- **Отрывок текста**
☆ ☆ ☆ ☆ ☆ ☆ ☆

Дочь Хрущева Рада Никитична, по мужу Аджубей, долгие годы работала в журнале «Наука и жизнь» заместителем главного редактора. Как и все в их семье, она напрочь отрицает публикации о Леониде, называя их фантастическими, а рассказанное в них — глупостью, выдумками. Кроме того, что действительно был убит человек.
— Мне рассказал об этом Степан Микоян. До того я ничего не знала. Леонид сражался на фронте и погиб. Он был очень хороший, мягкий, мы с ним подружились, когда какое-то время Леня жил с нами…
По словам Рады Никитичны, сейчас те, кто был недоволен когда-то Хрущевым, мстят ему, затрагивая имя сына. Но она к этому привыкла.

☆ ☆ ☆ ☆ ☆ ☆ ☆

- **Набор данных**
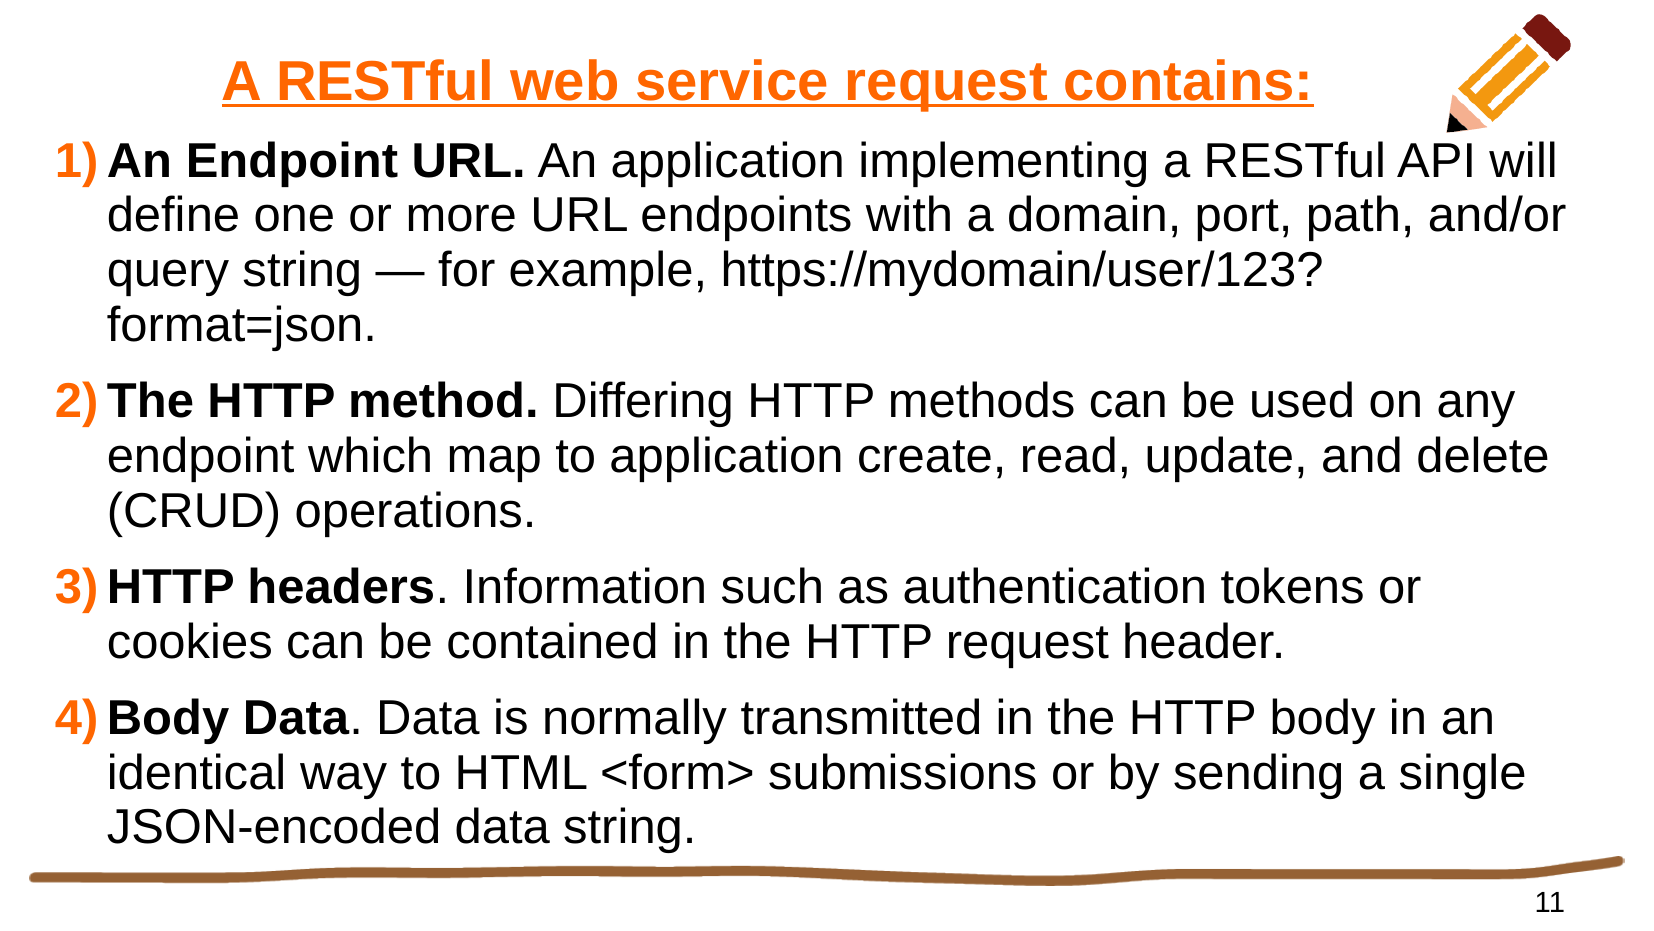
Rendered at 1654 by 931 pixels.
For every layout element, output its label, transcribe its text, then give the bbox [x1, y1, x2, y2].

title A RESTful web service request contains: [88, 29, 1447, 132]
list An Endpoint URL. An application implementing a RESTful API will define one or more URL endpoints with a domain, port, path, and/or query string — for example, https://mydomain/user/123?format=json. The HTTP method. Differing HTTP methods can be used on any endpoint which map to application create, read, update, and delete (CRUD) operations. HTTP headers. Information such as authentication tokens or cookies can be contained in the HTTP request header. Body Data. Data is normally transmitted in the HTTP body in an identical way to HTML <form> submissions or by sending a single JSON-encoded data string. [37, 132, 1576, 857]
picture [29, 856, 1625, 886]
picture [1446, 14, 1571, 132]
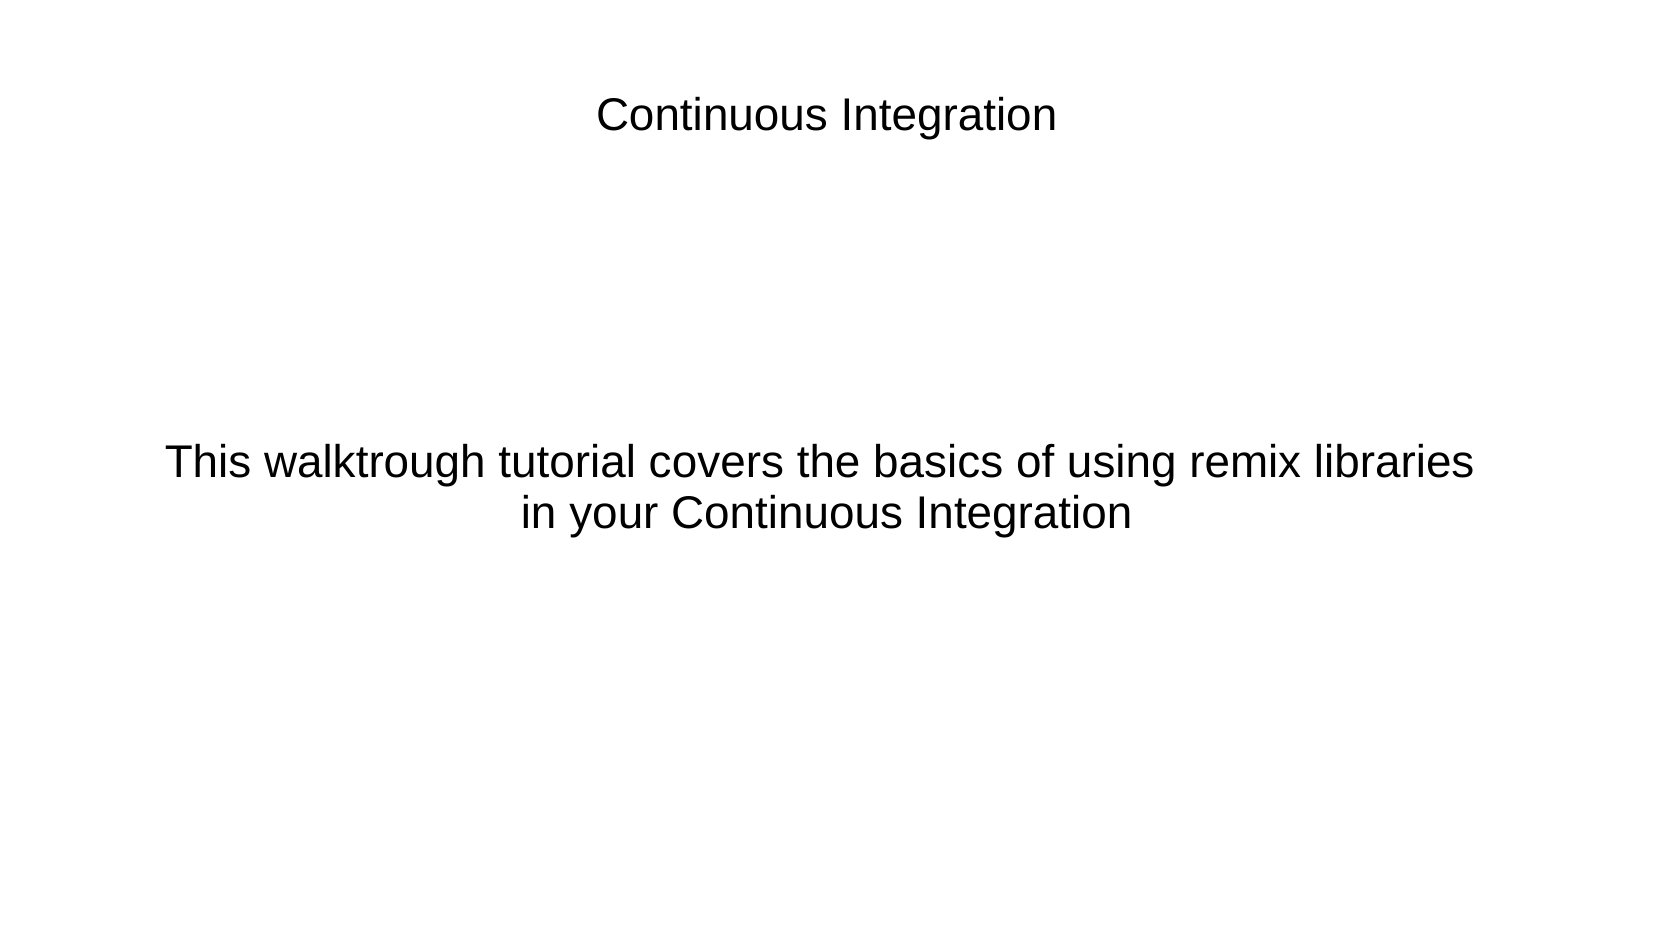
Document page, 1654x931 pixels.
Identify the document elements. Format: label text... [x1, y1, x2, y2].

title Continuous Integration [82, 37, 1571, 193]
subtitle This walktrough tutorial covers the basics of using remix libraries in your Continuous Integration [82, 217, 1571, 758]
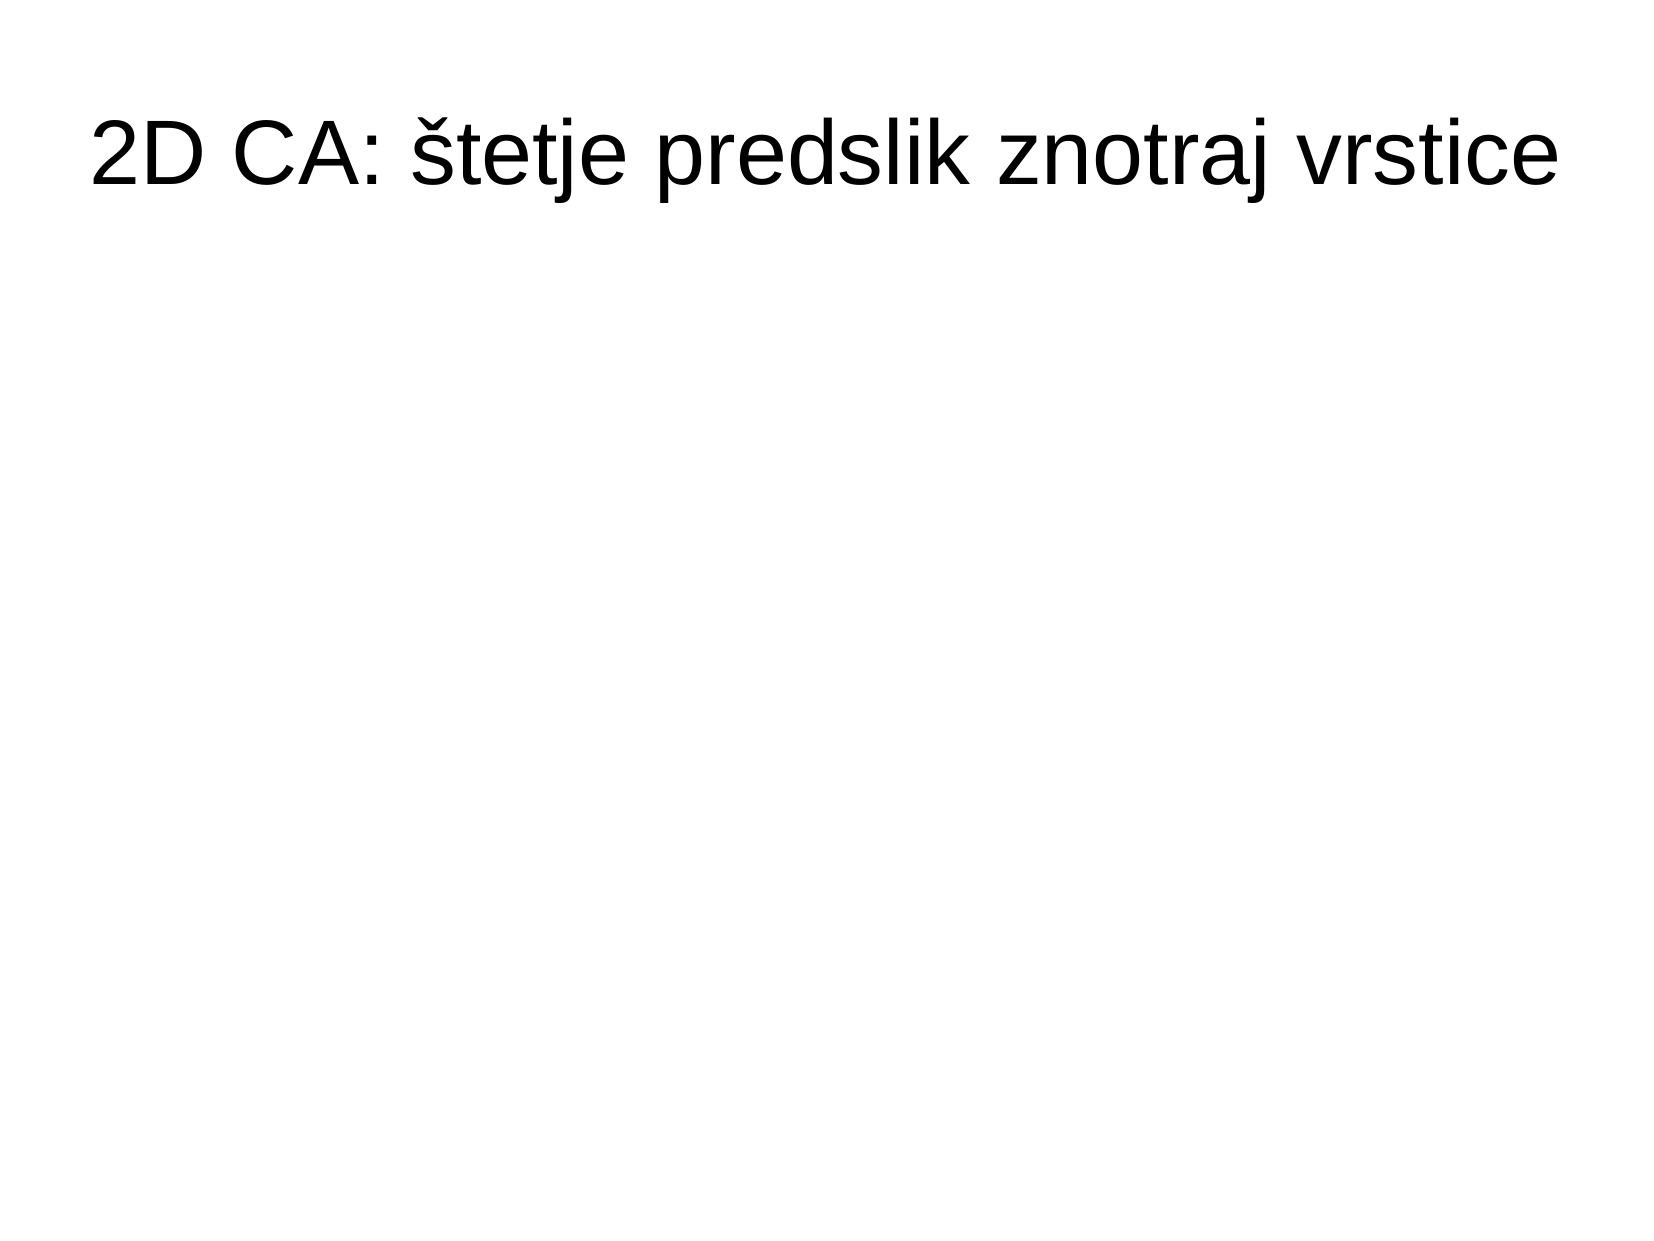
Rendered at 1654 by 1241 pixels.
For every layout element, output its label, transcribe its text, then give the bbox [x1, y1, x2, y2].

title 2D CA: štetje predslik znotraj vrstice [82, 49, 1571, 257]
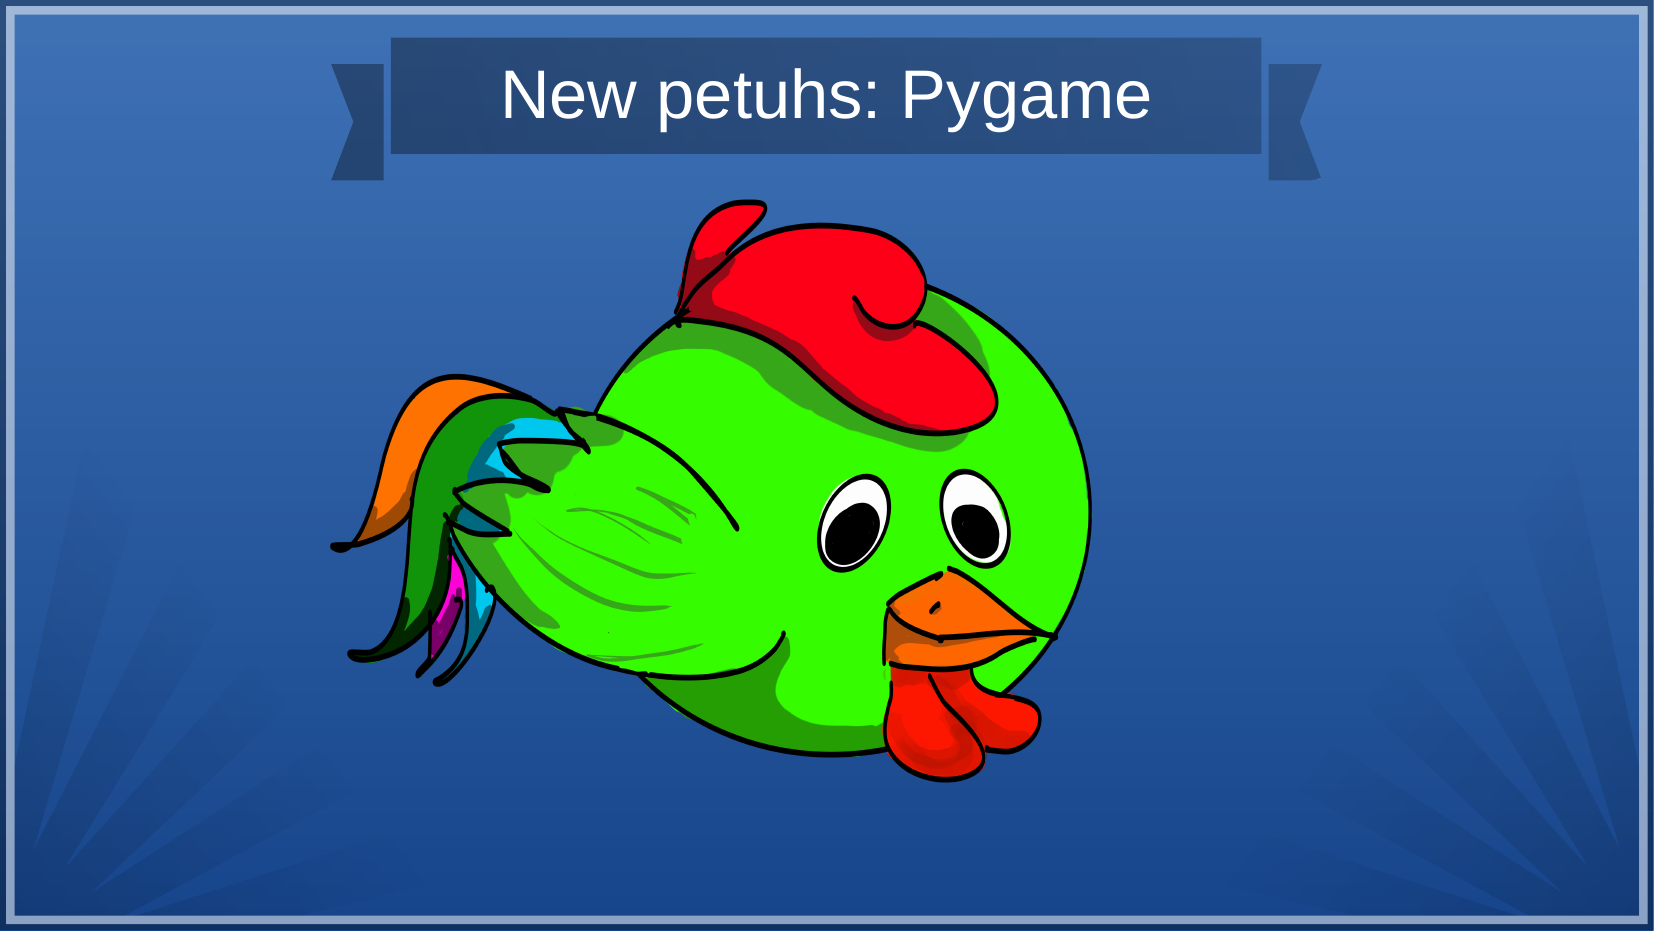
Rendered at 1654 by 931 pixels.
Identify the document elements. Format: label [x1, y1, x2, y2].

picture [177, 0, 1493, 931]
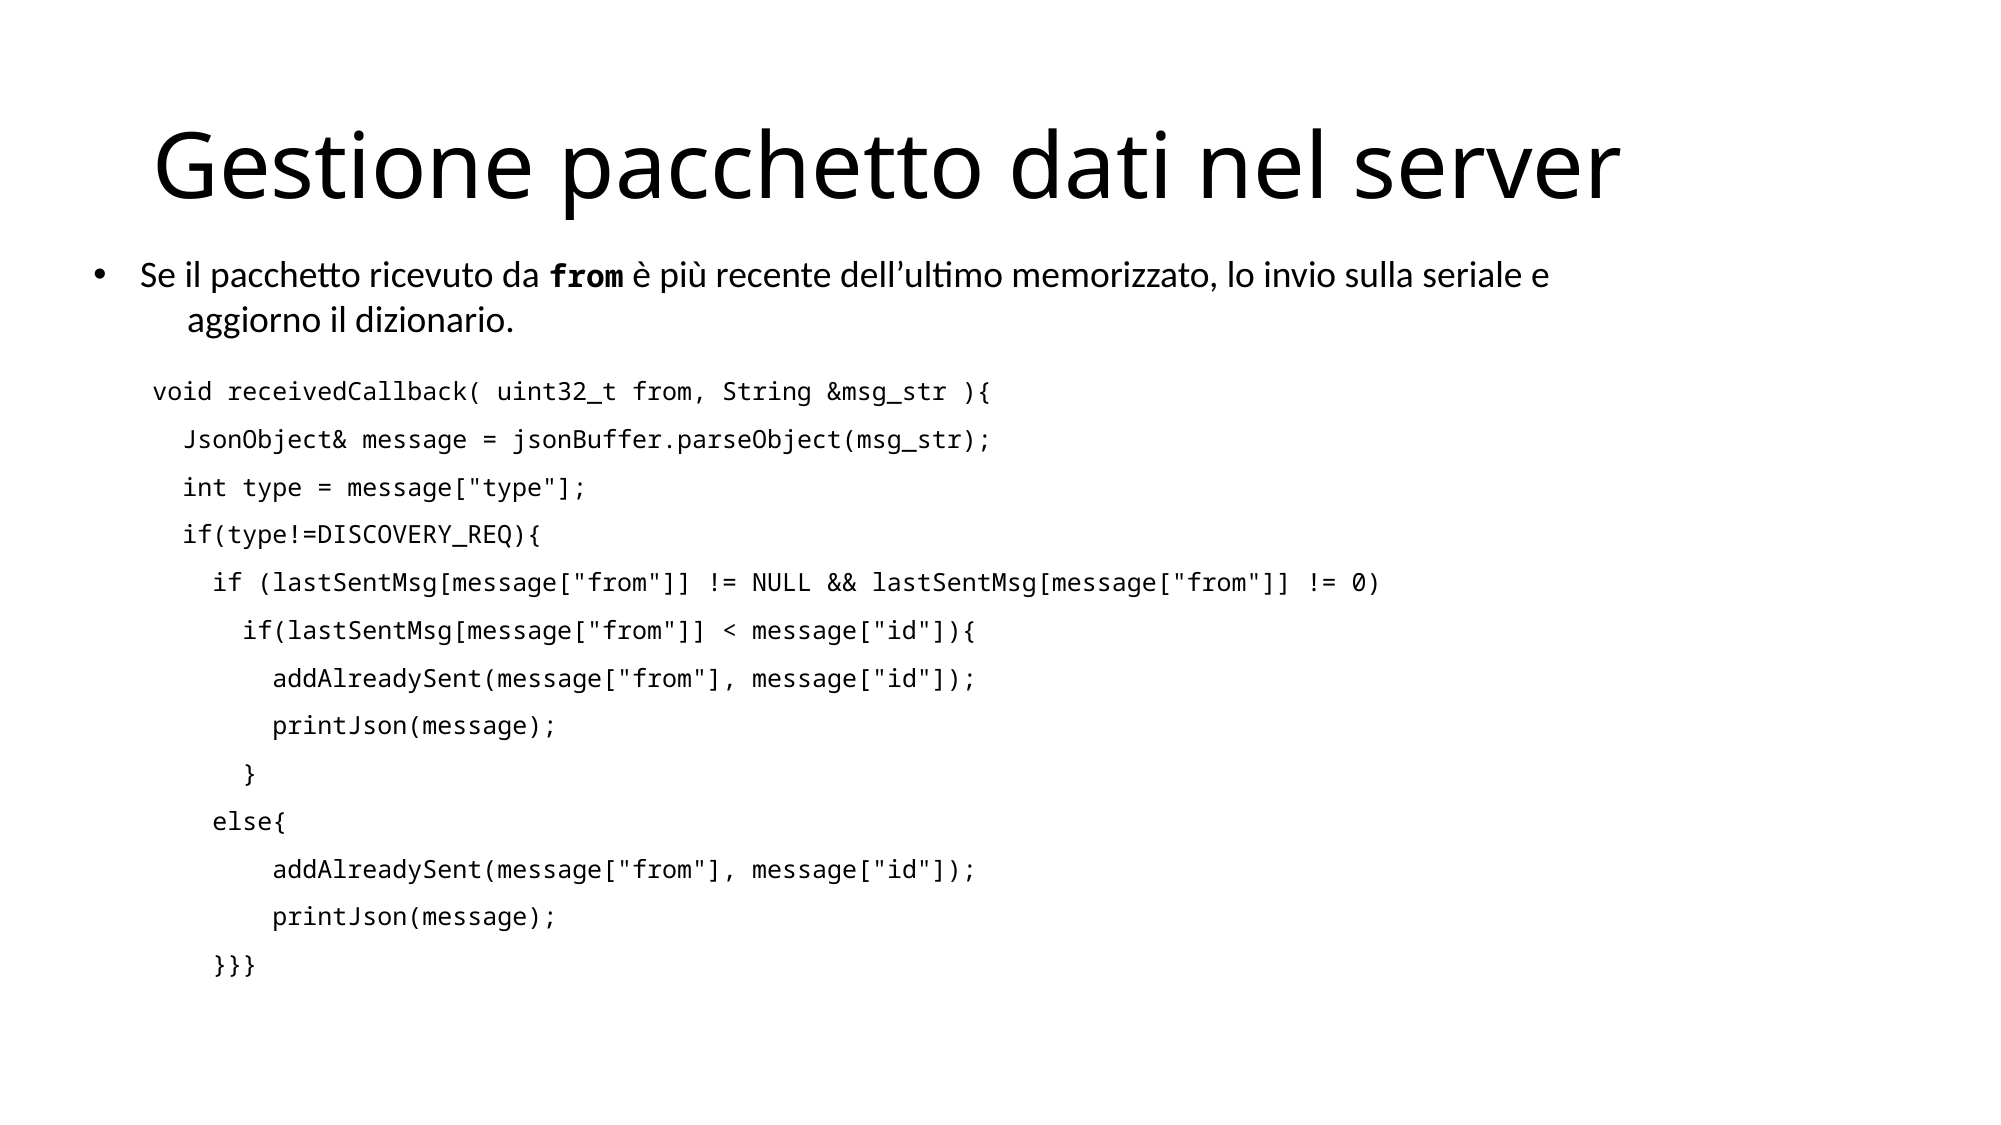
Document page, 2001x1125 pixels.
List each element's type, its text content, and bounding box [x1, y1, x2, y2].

☆ ☆ ☆ ☆ ☆ ☆ ☆

- **Задание**
Можете дословно воспроизвести отрывок о Раде Никитичне, начиная со слов «Дочь Хрущева Рада» и продолжая вплоть до слов «был убит человек.» включительно? Опирайтесь только на отрывок.

- **Решение**
Дочь Хрущева Рада Никитична, по мужу Аджубей, долгие годы работала в журнале «Наука и жизнь» заместителем главного редактора. Как и все в их семье, она напрочь отрицает публикации о Леониде, называя их фантастическими, а рассказанное в них — глупостью, выдумками. Кроме того, что действительно был убит человек.